Fox News got the Republican panel’s report first.
They wrote, “International efforts to discover the true source of the virus, however, have been stymied by a lack of cooperation from the People’s Republic of China. Nevertheless, significant circumstantial evidence raises serious concerns that the COVID-19 outbreak may have been a leak from the Wuhan Institute of Virology.”
Within the report, they said China has a “history of research labs leaks resulting in infections” and referred to warnings by U.S. diplomats in China from 2017.
The diplomats reported the Wuhan Lab conducted “dangerous research” on different strains of coronaviruses and did so without “necessary safety protocols, risking the accidental outbreak of a pandemic.”

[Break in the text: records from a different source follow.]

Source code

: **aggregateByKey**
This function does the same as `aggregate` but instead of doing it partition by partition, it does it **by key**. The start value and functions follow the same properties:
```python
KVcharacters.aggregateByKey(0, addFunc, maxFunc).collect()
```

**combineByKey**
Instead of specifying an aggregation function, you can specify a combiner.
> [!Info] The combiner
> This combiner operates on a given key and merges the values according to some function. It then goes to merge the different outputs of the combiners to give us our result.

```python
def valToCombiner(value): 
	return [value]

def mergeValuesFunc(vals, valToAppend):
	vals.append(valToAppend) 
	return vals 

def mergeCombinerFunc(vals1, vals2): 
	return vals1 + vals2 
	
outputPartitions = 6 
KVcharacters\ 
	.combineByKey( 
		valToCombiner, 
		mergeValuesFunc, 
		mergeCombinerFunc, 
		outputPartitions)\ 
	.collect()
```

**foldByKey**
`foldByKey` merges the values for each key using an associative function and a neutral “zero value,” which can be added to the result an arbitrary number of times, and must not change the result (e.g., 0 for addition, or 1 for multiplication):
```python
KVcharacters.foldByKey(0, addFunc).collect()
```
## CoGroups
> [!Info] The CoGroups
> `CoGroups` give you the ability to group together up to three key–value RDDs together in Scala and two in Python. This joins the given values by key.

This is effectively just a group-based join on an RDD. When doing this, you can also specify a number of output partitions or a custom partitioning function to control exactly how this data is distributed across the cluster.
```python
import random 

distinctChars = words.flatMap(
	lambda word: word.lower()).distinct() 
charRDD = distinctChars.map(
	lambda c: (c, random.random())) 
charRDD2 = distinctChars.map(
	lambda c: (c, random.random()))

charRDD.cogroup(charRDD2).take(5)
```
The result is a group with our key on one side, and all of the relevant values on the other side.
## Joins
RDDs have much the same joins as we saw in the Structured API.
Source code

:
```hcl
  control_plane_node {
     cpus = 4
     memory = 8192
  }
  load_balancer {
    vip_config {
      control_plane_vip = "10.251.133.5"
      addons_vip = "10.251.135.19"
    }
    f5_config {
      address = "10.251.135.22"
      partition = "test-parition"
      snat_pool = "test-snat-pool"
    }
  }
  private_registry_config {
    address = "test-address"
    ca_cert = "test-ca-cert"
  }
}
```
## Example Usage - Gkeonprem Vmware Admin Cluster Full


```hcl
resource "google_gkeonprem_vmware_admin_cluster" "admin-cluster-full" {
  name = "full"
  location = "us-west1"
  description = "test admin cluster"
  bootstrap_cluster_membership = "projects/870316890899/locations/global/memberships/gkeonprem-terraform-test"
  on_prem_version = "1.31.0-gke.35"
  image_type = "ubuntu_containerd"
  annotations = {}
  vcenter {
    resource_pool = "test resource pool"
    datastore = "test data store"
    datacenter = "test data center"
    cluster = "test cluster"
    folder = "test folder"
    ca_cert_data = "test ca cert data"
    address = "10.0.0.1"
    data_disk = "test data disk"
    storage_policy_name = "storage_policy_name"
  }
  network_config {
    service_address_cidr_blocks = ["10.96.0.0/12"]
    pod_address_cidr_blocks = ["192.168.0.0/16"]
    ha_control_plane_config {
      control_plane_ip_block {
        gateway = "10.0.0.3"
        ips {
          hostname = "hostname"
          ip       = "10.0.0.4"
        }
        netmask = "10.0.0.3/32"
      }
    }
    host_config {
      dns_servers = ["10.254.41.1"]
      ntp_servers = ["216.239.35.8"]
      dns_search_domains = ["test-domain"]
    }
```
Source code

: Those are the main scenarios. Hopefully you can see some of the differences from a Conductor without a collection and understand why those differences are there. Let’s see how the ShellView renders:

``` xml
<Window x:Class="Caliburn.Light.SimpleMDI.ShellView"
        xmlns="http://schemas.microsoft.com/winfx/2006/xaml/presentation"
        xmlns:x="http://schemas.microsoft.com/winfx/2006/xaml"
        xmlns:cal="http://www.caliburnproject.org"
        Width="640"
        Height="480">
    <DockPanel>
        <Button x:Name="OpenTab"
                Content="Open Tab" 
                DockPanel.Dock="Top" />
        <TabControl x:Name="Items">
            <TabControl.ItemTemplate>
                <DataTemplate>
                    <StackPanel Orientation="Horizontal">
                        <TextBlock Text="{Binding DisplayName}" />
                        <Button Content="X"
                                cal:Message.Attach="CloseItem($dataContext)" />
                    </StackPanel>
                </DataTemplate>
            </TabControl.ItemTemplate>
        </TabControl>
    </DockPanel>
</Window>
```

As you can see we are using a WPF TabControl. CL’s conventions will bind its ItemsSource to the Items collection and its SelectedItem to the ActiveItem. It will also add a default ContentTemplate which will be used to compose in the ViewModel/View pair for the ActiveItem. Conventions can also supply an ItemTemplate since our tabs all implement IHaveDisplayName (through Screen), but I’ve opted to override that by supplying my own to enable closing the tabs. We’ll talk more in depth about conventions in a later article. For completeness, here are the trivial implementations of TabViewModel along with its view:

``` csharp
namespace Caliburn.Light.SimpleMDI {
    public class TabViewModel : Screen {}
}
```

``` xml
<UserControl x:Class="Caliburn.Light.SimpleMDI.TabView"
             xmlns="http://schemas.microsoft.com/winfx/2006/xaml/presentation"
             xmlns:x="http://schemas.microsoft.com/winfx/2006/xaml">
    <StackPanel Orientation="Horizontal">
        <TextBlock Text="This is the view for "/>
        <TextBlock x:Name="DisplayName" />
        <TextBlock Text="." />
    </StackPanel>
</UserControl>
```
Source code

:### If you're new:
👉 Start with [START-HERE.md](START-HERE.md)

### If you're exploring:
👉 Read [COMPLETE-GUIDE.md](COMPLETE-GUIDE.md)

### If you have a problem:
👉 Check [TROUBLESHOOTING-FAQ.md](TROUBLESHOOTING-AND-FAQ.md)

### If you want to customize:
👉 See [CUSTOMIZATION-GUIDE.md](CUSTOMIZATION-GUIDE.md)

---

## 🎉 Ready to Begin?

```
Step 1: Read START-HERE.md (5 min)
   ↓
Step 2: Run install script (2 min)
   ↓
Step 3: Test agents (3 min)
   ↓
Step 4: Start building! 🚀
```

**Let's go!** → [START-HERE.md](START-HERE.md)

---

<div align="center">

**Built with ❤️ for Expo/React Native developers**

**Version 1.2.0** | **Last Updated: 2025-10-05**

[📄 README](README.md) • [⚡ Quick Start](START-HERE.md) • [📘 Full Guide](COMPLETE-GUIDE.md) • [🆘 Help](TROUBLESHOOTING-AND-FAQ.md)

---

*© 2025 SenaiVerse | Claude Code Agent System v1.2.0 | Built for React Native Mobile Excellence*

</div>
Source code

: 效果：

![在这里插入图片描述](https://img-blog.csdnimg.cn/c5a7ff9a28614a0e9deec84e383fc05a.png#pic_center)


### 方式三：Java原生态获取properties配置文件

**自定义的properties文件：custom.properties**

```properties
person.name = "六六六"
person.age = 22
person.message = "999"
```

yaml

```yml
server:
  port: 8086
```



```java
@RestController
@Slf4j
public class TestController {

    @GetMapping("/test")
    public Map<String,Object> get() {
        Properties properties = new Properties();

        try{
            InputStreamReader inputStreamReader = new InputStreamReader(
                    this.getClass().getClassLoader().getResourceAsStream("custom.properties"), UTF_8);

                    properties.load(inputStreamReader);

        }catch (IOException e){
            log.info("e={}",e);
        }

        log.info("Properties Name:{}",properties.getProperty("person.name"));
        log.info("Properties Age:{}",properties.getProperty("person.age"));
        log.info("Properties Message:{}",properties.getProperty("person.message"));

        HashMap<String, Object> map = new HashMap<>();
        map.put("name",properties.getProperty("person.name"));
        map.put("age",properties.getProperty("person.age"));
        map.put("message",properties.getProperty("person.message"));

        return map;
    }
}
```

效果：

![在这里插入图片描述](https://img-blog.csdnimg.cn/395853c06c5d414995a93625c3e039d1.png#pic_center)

Republicans cited public reports made in the Fall of 2019 where, “several researchers in the Wuhan lab were sickened with COVID-19-like symptoms.”
The committee Republicans wrote, “By contrast, little circumstantial evidence has emerged to support the PRC’s claim that COVID-19 was a natural occurrence, having jumped from some other species to human.”
They continued to say Chinese authorities “have failed to identify the original species that allegedly spread the virus to humans, which is critical to their zoonotic transfer theory.”
Fox News wrote, “Committee Republicans also claimed there are ‘clear signs’ that U.S. government agencies and academic institutions ‘may have funded or collaborated in Gain of Function research’ at the Wuhan Lab, claiming that research “was published even after the U.S. government had paused these kinds of studies in the United States due to ethical concerns over their biowarfare applicability and their potential to accidentally unleash a pandemic.”
Republicans have written letters of demands to President Joe Biden and the Director of National Intelligence, Avril Haimes. They claim the intelligence community wasn’t “forthcoming” about “what processes it undertook to make seemingly authoritative statements early in the pandemic about the origins of the virus — conclusions that are now in question.”
The letters also have a deadline set for May 31 for the intelligence community to provide the Republicans with all of the information on the origins of the COVID-19, and possible “collaboration” between the Wuhan Lab and the Chinese military.
It also asked for evidence to suggest the claim the virus originated from animals.